How to complete this task - Gather every line in the records that contains the string "peuvent". The match is case-sensitive.
··········
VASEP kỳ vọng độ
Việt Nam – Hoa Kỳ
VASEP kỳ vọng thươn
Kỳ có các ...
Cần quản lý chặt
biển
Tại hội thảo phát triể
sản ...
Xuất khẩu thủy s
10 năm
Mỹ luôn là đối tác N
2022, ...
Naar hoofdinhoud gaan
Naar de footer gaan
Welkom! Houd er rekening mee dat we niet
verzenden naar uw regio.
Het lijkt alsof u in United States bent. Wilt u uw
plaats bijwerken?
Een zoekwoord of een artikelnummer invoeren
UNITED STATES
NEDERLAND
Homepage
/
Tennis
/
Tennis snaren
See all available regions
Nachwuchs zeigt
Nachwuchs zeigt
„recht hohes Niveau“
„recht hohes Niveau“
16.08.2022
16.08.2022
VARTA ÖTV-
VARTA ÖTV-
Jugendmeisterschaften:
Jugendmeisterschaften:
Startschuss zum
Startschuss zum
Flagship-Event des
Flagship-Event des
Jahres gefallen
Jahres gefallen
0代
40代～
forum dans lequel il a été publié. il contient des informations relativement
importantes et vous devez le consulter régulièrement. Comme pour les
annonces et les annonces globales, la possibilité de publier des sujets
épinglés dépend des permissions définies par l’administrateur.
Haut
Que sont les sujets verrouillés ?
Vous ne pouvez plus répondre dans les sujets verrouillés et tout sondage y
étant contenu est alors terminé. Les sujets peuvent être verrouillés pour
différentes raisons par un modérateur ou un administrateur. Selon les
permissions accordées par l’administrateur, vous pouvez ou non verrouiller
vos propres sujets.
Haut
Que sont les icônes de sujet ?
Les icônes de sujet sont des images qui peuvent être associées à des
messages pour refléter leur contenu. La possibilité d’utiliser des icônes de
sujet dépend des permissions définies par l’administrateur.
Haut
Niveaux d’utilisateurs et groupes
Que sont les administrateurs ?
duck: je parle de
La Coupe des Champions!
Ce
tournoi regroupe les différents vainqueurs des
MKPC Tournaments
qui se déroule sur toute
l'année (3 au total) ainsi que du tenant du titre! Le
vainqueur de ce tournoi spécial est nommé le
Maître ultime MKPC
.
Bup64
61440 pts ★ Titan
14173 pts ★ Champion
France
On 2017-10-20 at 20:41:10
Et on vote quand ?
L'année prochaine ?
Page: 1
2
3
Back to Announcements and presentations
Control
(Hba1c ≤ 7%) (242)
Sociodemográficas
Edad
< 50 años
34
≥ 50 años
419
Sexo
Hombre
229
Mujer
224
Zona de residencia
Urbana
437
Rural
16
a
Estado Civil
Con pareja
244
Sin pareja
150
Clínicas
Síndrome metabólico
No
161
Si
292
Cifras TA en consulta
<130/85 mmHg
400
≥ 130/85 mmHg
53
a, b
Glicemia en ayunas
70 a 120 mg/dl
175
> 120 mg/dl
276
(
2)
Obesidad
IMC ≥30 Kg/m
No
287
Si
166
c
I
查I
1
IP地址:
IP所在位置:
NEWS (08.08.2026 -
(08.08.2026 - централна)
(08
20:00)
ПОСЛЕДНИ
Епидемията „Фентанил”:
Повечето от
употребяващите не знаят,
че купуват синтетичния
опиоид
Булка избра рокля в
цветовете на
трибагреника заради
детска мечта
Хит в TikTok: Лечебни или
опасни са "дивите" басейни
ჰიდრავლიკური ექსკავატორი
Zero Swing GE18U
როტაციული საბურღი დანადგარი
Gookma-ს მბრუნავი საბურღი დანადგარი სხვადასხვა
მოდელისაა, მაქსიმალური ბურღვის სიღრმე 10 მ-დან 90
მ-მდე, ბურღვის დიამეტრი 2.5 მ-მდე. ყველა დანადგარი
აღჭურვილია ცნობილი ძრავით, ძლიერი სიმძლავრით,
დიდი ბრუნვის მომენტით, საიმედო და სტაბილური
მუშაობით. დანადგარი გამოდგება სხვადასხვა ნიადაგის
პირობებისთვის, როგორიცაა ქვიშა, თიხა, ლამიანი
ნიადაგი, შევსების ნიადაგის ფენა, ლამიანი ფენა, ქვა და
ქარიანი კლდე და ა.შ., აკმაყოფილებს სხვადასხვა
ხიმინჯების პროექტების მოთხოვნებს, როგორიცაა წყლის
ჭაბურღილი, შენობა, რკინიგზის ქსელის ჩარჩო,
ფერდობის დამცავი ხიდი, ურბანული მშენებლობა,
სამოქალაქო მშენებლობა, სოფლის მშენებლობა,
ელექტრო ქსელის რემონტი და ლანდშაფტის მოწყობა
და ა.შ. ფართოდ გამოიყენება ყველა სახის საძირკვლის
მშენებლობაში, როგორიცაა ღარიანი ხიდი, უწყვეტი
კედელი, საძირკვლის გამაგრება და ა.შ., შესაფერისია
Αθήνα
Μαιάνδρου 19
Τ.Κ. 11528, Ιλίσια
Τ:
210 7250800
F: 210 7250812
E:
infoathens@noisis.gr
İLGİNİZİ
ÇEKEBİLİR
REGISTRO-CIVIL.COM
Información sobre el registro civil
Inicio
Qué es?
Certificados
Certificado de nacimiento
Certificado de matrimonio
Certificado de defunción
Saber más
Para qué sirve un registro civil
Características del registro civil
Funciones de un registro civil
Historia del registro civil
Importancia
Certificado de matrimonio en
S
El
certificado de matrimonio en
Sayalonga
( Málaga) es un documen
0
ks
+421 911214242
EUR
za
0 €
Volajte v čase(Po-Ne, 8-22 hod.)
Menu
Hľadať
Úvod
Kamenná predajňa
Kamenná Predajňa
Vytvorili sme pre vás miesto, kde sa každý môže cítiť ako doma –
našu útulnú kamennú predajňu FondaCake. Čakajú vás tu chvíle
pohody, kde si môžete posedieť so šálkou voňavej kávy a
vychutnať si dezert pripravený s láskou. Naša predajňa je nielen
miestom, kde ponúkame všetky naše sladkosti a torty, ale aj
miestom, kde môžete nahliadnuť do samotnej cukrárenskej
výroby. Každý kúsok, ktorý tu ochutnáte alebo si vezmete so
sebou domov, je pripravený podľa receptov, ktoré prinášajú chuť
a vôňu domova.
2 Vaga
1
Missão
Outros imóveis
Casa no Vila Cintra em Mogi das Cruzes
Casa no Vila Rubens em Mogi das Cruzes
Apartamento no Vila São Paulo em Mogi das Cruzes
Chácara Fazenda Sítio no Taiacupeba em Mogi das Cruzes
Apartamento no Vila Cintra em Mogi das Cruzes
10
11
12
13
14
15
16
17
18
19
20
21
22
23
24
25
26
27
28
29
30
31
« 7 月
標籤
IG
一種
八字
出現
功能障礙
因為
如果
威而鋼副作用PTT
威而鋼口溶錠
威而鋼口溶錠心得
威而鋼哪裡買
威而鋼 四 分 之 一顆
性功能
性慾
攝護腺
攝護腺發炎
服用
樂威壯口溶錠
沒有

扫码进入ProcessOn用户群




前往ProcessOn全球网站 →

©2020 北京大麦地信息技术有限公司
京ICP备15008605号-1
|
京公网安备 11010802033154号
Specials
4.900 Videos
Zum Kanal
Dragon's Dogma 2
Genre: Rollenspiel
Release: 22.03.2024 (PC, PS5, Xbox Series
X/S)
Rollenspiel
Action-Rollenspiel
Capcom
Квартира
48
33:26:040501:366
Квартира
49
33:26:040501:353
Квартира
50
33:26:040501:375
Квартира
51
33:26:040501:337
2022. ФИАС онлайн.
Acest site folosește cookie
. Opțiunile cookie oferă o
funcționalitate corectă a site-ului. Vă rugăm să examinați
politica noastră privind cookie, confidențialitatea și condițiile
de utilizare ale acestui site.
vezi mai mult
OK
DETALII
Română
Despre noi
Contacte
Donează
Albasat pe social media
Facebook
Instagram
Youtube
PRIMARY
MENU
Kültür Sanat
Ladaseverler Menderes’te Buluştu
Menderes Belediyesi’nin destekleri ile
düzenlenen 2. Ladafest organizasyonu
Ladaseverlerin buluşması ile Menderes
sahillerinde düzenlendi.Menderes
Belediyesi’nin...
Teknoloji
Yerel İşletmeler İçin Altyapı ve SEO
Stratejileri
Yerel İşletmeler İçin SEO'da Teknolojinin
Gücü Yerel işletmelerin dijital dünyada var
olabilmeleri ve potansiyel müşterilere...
··········
Solution -
étant contenu est alors terminé. Les sujets peuvent être verrouillés pour
Les icônes de sujet sont des images qui peuvent être associées à des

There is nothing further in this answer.